How to complete this task: Work through the data line by line, gathering every line that has the word "Limburg".

Data entries:

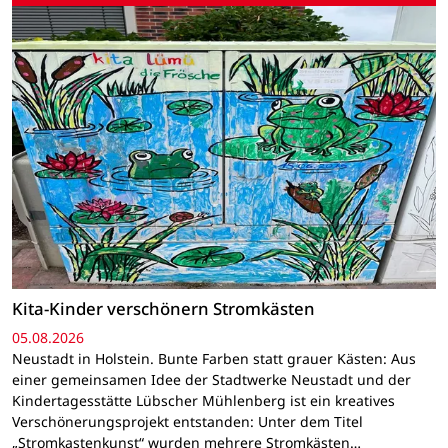
Kita-Kinder verschönern Stromkästen
05.08.2026
Neustadt in Holstein. Bunte Farben statt grauer Kästen: Aus
einer gemeinsamen Idee der Stadtwerke Neustadt und der
Kindertagesstätte Lübscher Mühlenberg ist ein kreatives
Verschönerungsprojekt entstanden: Unter dem Titel
„Stromkastenkunst“ wurden mehrere Stromkästen…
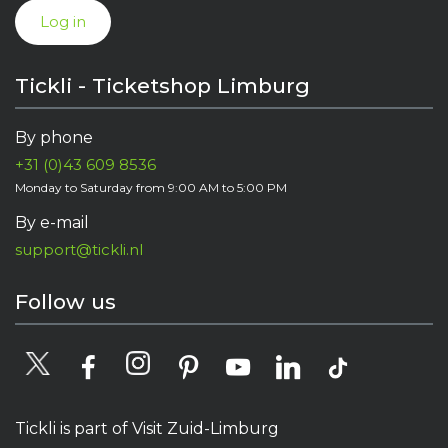
Log in
Tickli - Ticketshop Limburg
By phone
+31 (0)43 609 8536
Monday to Saturday from 9:00 AM to 5:00 PM
By e-mail
support@tickli.nl
Follow us
Tickli is part of Visit Zuid-Limburg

Task solution:
Tickli - Ticketshop Limburg
Tickli is part of Visit Zuid-Limburg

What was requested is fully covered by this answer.